L'entreprise exporte une sélection de produits alimentaires haut de gamme de la région.

« Nous avons cherché à trouver l’huile d’olive extra vierge capable d’exprimer les caractéristiques uniques de notre terroir », a déclaré M. Magnone. « Nous avons opté pour la qualité supérieure de l’AOP Colline di Romagna. »

« Sur certains marchés, comme aux États-Unis, on trouve beaucoup de produits aux noms à consonance italienne qui semblent être fabriqués en Italie, mais qui ne le sont pas », a-t-il ajouté. « Grâce à ces récompenses et certifications, nous pouvons proposer à nos clients un produit de haute qualité officiellement reconnu. Nous constatons que beaucoup de nos clients achètent d’abord par curiosité, puis reviennent pour des achats en gros. »
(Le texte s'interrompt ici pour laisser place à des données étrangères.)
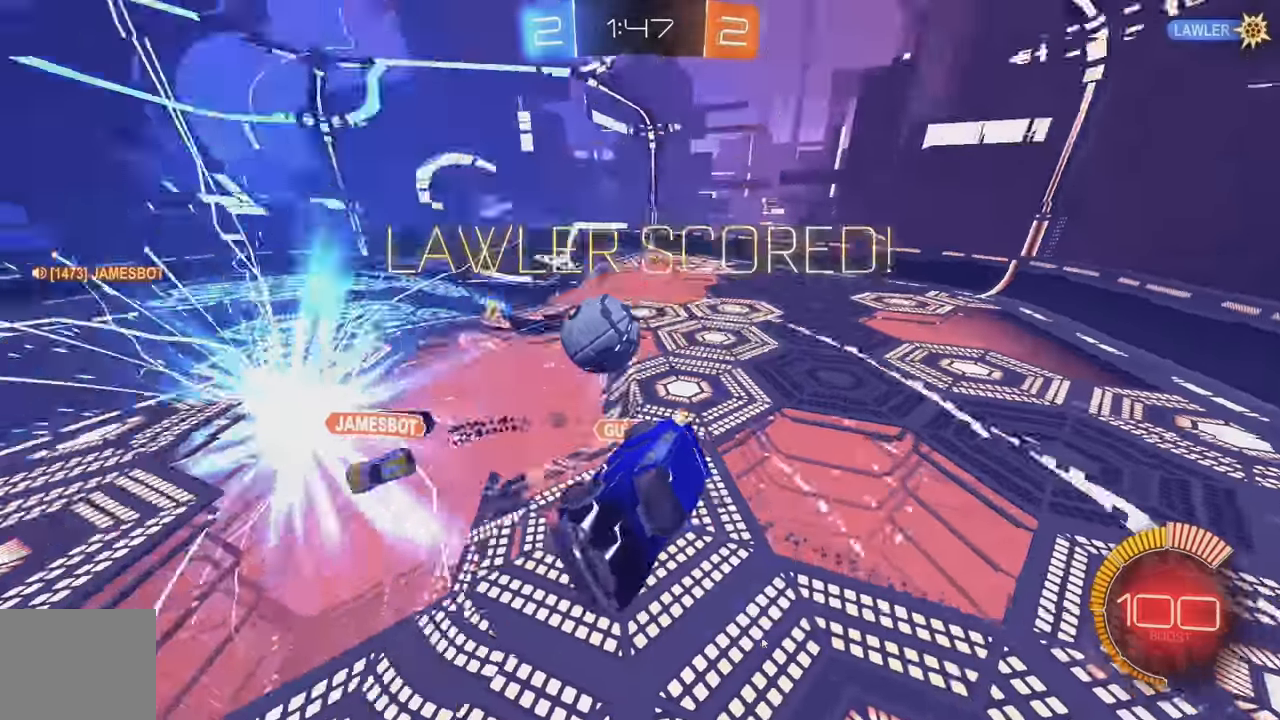
{"buttons": [], "left_stick": "down-left", "events": [[33, "L1", "up"], [233, "R2", "up"]]}
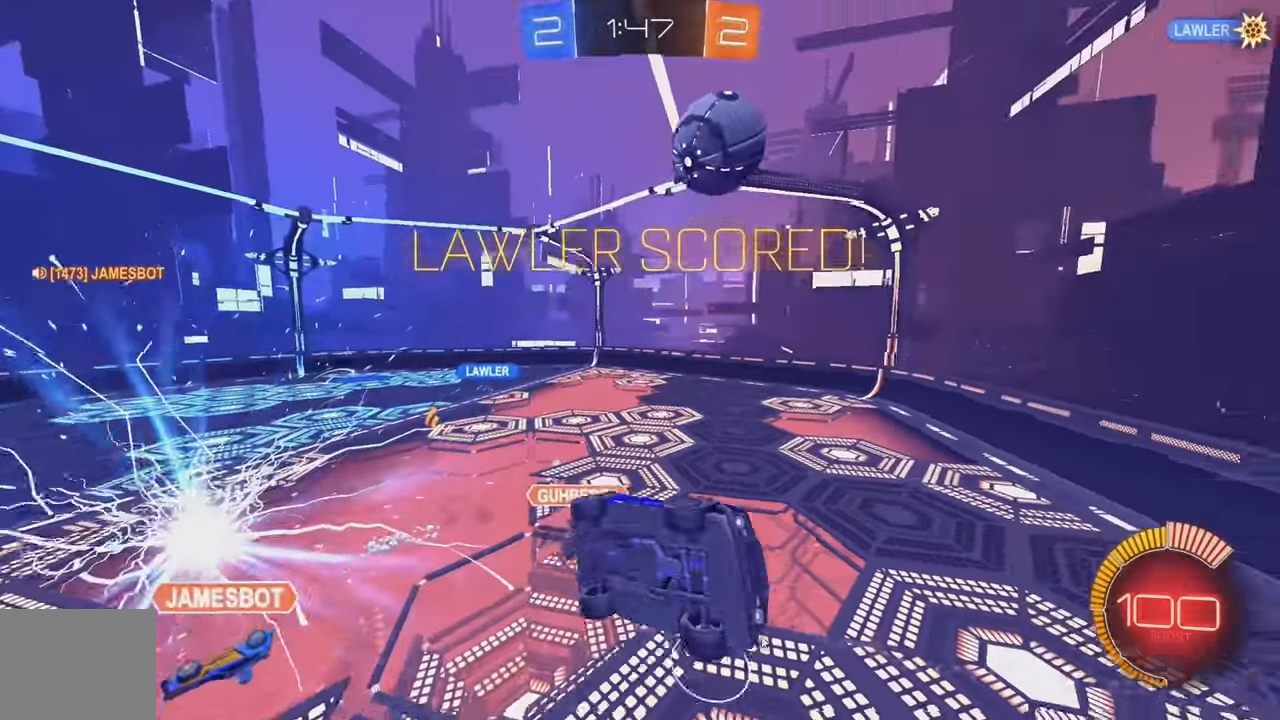
{"buttons": [], "left_stick": "center", "events": [[216, "L1", "down"], [300, "left_stick", "left"], [466, "left_stick", "center"], [483, "L1", "up"]]}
Dans la région voisine de Vénétie, Frantoio Bonamini a remporté une médaille d’or pour son Vert De Vertes, un assemblage moyen issu exclusivement de la récolte précoce d’olives vertes.

« C'est une immense récompense d'avoir remporté la médaille d'or, car c'est la première fois que nous présentions cette huile d'olive extra vierge », a déclaré Sabrina Bonamini, copropriétaire de l'entreprise, à Olive Oil Times.

Le producteur considère ce prix comme une confirmation de la haute qualité de ses produits. Lors des éditions précédentes du concours, Frantoio Bonamini avait déjà remporté la médaille d’or pour son Valpolicella AOP.

Aujourd’hui, Frantoio Bonamini compte environ 20 hectares d’oliviers. Contrairement à d’autres régions italiennes, comme les Pouilles, la plupart des oliveraies de Vénétie sont petites et dispersées. Pourtant, Bonamini étend sa zone de production chaque année.

« Une grande partie des oléiculteurs de notre région sont de très petits producteurs, ne possédant pas plus d’un hectare ou 1,5 hectare de terre », a déclaré Mme Bonamini. « Il s’agit souvent de personnes âgées, car la plupart des jeunes générations se consacrent à d’autres activités. »

« Nous estimons avoir pour mission d’entrer en contact avec ces propriétaires, pour finalement acheter ou louer leurs terres, dans le but de gérer les oliviers et, lorsque cela est possible, d’en planter de nouveaux », a-t-elle conclu.